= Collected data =
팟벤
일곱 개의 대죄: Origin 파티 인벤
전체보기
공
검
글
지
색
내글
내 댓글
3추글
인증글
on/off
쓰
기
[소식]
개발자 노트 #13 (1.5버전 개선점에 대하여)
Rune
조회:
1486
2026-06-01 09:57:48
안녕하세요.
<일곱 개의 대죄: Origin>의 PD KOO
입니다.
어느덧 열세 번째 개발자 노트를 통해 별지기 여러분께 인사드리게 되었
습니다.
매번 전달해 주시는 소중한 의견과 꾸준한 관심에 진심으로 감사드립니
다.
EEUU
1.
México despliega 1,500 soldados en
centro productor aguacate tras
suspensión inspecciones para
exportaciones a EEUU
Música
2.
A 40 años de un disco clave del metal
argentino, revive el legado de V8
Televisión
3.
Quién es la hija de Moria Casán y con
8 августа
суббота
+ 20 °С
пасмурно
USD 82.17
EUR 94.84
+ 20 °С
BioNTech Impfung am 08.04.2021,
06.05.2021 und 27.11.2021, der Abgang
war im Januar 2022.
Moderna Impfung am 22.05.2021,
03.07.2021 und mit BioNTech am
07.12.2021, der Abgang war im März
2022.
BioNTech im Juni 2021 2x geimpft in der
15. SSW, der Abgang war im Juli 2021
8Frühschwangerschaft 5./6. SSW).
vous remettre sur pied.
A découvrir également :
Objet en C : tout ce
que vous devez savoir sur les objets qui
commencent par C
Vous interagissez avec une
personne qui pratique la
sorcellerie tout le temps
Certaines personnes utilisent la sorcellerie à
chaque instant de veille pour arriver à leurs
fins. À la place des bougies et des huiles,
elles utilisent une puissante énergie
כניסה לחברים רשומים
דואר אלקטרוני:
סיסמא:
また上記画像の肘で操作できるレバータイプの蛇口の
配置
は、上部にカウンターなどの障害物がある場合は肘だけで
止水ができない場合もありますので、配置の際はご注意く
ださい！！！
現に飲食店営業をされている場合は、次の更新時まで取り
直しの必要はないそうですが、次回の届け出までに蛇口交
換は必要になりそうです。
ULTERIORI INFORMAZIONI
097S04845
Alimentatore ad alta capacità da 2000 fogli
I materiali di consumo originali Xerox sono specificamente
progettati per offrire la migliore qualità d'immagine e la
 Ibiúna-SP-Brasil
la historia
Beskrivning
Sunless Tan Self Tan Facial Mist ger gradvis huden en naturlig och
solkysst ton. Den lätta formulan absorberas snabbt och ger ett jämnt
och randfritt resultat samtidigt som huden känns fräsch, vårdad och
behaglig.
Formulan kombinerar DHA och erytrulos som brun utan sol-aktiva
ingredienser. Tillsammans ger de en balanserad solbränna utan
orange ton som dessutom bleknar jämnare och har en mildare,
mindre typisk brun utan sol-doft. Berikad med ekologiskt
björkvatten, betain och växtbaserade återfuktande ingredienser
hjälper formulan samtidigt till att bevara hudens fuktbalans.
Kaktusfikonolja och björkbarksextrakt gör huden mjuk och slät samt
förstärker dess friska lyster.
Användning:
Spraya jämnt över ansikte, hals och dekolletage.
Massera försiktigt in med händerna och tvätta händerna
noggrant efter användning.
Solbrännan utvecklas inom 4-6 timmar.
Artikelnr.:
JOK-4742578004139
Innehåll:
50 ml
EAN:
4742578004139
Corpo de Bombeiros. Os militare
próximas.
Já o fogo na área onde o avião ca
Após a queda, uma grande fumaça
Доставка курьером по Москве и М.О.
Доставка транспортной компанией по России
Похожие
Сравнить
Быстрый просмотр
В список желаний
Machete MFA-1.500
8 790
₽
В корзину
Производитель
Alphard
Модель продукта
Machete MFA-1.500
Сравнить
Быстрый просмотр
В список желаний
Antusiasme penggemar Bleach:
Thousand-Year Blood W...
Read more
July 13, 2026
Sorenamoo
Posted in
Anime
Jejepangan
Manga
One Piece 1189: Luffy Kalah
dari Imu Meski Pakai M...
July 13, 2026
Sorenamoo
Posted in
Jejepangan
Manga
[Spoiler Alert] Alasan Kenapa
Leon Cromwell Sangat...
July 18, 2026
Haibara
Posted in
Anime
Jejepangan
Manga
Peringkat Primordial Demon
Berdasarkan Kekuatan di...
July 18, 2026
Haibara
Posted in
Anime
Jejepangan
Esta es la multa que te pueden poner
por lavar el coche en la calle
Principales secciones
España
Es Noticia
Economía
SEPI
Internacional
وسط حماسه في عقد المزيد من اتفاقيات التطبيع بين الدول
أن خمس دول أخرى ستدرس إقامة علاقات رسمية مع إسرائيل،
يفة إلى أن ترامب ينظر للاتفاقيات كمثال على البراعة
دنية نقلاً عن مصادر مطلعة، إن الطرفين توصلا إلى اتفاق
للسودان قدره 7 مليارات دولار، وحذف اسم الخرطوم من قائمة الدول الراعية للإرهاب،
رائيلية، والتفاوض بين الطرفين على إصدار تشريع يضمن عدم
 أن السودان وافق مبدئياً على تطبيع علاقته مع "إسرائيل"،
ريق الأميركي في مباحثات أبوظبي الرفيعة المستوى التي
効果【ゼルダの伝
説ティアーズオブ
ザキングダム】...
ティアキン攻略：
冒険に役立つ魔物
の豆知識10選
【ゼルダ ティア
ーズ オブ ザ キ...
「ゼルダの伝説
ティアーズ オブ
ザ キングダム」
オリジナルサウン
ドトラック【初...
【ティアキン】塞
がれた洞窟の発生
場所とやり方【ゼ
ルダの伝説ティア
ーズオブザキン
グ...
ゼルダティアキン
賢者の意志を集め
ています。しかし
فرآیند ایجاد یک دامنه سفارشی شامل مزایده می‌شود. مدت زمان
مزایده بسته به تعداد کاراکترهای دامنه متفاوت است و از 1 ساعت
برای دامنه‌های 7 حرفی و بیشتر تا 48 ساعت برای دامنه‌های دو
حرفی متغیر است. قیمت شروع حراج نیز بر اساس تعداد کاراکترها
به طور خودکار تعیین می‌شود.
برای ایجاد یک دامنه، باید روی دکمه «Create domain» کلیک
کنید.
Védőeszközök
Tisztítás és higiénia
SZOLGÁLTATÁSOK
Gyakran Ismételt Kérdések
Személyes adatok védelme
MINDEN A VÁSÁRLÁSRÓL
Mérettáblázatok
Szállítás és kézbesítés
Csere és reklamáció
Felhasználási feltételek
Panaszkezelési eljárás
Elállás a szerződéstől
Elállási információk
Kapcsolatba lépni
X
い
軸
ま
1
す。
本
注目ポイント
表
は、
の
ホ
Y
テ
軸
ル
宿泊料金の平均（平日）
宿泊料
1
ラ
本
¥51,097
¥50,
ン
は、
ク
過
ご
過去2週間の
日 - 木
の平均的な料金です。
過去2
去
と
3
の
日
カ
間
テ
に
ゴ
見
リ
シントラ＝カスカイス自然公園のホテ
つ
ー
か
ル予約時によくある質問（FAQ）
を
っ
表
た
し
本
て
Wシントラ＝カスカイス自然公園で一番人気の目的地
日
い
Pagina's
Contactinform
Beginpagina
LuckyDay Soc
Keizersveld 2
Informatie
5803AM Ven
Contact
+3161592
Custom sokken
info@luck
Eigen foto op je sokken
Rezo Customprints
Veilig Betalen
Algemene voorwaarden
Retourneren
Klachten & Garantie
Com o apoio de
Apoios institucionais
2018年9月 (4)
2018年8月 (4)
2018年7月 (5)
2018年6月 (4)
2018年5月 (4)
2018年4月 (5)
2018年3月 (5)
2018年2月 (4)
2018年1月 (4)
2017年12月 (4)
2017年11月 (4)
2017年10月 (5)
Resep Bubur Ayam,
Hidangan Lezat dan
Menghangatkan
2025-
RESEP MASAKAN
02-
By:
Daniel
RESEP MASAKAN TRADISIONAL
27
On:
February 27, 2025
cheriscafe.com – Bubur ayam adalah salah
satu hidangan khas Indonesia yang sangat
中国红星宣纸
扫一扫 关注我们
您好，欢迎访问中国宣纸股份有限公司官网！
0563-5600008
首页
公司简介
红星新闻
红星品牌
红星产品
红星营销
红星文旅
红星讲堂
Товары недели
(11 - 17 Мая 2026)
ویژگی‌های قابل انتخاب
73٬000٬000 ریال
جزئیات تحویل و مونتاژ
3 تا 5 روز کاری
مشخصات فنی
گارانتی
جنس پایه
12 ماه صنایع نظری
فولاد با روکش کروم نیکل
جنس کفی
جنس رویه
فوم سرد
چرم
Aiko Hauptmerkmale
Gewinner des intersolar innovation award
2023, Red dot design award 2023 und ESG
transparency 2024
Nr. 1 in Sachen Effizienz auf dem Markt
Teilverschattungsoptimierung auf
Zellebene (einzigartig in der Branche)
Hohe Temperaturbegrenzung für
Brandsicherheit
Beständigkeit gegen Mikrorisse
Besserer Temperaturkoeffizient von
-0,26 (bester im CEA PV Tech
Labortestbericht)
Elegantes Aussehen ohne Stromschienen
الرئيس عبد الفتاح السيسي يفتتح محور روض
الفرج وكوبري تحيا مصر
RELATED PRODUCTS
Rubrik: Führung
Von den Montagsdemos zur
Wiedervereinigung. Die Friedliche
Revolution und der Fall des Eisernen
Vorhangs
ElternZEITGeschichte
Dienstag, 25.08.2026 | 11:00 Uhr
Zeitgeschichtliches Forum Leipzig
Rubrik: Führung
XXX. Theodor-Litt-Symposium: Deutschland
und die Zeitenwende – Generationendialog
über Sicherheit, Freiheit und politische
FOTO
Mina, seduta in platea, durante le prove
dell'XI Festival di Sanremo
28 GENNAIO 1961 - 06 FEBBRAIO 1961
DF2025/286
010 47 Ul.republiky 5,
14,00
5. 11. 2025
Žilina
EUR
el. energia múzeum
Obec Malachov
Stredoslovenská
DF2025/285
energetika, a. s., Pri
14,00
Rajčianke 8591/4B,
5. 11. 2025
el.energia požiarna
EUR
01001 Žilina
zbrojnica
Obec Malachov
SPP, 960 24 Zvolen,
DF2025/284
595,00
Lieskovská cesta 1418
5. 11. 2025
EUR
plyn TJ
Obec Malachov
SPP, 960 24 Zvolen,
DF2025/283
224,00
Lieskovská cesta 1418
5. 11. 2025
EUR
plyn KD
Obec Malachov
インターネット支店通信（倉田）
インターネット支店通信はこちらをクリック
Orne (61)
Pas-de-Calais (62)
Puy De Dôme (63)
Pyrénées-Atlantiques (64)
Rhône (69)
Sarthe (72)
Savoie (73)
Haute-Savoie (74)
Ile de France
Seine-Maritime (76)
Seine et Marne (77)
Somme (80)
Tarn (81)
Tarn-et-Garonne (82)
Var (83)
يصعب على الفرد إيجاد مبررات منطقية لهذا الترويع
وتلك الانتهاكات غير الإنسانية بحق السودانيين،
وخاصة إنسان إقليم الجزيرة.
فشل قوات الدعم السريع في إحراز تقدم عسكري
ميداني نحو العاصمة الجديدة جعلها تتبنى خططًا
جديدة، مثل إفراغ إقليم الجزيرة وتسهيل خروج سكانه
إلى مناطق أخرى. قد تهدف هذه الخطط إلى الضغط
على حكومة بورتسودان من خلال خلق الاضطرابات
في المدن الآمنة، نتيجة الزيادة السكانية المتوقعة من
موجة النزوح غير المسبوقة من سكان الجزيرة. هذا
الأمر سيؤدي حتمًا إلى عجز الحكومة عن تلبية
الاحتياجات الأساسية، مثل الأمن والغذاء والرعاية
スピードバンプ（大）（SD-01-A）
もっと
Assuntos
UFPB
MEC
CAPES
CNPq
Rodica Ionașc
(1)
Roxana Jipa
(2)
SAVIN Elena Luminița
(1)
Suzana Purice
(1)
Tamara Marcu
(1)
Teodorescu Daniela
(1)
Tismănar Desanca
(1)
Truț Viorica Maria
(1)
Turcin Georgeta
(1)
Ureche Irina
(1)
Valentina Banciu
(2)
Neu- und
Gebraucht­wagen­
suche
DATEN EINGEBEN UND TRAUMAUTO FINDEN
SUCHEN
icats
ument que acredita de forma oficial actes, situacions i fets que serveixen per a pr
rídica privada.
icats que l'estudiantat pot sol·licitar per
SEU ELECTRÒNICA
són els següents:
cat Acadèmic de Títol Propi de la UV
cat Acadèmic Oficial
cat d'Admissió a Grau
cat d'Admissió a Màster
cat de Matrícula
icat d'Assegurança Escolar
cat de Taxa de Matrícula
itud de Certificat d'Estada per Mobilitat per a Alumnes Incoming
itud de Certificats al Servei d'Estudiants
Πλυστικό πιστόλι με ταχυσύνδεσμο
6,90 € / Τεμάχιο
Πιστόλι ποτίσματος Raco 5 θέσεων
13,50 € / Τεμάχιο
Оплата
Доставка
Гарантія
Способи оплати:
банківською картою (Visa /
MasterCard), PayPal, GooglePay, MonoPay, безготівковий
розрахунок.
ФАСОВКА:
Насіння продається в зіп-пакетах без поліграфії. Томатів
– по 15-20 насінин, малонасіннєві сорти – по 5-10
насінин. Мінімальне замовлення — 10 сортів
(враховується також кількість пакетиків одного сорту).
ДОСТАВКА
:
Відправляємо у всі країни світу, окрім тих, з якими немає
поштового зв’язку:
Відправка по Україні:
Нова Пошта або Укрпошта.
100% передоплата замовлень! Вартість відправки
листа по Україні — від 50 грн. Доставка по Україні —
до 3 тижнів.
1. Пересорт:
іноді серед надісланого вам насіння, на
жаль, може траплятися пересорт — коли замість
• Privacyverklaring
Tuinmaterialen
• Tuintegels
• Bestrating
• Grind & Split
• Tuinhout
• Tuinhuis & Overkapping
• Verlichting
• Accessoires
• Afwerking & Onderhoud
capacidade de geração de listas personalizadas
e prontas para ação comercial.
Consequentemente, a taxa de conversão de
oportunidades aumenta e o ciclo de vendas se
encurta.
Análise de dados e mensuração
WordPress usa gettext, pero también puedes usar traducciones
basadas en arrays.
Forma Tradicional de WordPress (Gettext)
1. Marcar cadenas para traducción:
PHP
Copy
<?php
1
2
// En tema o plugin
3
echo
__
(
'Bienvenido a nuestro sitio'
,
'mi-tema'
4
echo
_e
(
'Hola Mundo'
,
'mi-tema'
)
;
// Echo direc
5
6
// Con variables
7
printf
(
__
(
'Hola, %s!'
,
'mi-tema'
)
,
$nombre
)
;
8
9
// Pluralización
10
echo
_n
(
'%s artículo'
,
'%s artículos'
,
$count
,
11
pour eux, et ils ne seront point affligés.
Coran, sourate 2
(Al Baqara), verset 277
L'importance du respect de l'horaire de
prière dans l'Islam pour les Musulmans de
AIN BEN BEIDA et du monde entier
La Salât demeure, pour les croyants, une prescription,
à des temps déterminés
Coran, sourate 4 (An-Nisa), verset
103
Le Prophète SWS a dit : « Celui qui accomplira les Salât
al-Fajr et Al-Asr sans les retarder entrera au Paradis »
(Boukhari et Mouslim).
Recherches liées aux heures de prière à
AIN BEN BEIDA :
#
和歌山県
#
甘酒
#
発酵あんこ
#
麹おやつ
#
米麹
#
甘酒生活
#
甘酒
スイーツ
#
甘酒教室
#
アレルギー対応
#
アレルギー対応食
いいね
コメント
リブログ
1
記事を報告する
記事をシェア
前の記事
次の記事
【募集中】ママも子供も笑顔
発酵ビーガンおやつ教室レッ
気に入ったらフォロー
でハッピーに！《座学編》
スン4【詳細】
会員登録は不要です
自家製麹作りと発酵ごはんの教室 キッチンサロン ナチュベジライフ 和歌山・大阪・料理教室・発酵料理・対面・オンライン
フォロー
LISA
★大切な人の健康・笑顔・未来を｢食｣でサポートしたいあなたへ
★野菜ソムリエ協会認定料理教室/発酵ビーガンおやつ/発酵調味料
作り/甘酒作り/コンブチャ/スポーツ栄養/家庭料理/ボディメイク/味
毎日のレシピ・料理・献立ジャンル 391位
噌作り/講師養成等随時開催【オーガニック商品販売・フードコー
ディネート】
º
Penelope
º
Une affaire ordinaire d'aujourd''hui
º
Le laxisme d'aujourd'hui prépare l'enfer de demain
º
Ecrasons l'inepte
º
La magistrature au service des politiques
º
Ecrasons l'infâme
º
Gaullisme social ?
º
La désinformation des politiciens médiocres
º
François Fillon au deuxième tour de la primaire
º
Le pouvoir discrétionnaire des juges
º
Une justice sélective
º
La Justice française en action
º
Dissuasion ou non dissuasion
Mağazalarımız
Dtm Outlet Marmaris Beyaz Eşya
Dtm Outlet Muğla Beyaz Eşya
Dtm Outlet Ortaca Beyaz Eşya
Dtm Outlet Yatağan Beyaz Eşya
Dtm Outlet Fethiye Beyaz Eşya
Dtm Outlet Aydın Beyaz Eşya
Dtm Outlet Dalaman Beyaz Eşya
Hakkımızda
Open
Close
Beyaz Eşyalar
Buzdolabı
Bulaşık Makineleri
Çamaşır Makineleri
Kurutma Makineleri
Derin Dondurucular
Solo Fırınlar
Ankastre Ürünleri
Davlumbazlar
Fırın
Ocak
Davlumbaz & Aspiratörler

= Your assignment =
For the records above, state how many lines include the string "برای", giving the number and nothing else.

= Response to this task =
2